Our ten-mile barrier was long-past. Dull aches and the constant beating wind sapped our resolve. The morning love-in was over! I was now the most senseless and callous man alive. As far as I was concerned Joy had become a petulant schoolgirl on a never-ending class outing. At some point in mid-afternoon we encountered a signpost quite unlike any other we had seen so far on this walk. Instead of ‘South Downs Way’ it merely said ‘To the Pub’.
We silently acquiesced and headed down a side-street into Rodmell village where the Abergavenny Inn was spied.
“Nothing cooked, but I can do you a cream tea,” said the brusque owner.
We lapped up tea combined with a creamy, jammy, buttery mess. Even Joy relaxed her usual abstention from the white stuff.
We were saved. Nothing was said until the wind hit us once more up on Itford Hill. We passed the masts at half past five. Newhaven’s grimy shores and pier slunk away to our west. The ridge turned south and, coming off Bostal Hill, I spied the welcome spread of Alfriston’s roofs and spire. The wind subsided. The trail became hedged by gorse and after a final mile a well-groomed suburb emerged from the tangled wilds.

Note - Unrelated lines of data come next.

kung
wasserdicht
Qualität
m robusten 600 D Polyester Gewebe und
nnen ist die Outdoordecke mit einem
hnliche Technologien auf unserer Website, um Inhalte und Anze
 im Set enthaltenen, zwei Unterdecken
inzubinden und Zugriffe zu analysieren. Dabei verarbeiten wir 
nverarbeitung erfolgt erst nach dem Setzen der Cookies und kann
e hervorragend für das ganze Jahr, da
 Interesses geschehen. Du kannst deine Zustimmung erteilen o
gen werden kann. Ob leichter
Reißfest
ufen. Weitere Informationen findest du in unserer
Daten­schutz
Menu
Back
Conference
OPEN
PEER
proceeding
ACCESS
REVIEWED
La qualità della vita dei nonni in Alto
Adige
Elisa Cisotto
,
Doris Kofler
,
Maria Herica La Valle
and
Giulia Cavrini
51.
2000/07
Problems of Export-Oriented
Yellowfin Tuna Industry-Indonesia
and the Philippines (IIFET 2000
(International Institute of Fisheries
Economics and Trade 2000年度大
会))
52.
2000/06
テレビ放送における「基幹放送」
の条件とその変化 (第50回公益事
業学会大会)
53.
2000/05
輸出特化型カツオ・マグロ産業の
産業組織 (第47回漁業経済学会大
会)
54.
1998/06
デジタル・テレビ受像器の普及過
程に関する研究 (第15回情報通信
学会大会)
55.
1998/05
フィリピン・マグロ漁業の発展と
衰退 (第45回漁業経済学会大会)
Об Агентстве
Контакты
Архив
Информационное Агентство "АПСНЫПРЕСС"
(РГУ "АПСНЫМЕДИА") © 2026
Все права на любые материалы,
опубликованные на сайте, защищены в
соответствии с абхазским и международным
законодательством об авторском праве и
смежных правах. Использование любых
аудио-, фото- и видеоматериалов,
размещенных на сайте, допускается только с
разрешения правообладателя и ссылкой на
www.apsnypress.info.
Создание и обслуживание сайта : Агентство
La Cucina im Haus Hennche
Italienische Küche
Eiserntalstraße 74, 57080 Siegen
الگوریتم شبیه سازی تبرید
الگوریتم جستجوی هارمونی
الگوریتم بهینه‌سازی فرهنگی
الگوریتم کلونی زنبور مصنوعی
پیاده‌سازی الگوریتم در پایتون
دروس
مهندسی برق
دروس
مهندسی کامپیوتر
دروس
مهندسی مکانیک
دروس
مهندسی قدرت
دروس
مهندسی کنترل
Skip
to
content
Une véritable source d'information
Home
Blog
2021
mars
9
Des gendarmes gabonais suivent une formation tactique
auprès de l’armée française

Thank goodness I’d booked the poshest place last. Wingrove House combined a slice of chic with country comfort. I lay out on the bed and switched on the wide-screen. Even ‘The One Show’ was riveting after 10 hours in the wind. Joy plunged into the shower. Two glasses of pinotage, a thai curry and a clam chowder later, we were once more the perfect loving couple, talking sweet nothings by candlelight.
From Alfriston we faced a dilemma – go 8 miles to Eastbourne by the inland cycling route or 11 miles by the classic coast walk to Beachy Head. Come breakfast time Joy was so entranced by our comforts that she ditched all of yesterday’s bitter intent.
“Of course, we’ll do the coast. I know you want to do it…” What a girl!
After three delightful rural miles were reached the coast at Cuckmere Haven and climbed on to the Seven Sisters. Despite the excitement of reaching the sheer white cliffs and turbulent seas, reality struck. Seven Sisters means seven ups and seven downs – a chalky roller-coaster to be followed by another two miles to Beachy Head
The accusations flew thick and fast and we were barely five miles in today.
“But you said it would be flatter on the coast.”
“I think undulating was the word…”
In truth the scenery was spectacular, the weather fresh but no longer tainted with the menace of yesterday’s gale. The café at Birling Gap gave slight respite and replenishment, before the last gruelling miles to the ill-defined crest of Beachy Head.
“I just can’t believe this walk,” sceamed Joy.
To be honest I had long been thinking the same myself. On gaining the top at 164 metres I almost choked with relief and pride. Directly ahead and just a mile away were Eastbourne’s tower blocks and pier. The past days had been so hard but patience pays in the end. Somehow we had pulled it off.
A memorial to World War II’s bomber crews brought a sense of proportion to the scene. 110,000 had signed up, many flying out over Beachy Head, their last sight of England. Only 55,000 made it through the war. In these crazy days of Brexit it was a sobering and timely thought.
We ambled down to the finishing line, better friends than when we had started, and gave humble thanks to slump into the back of a cab!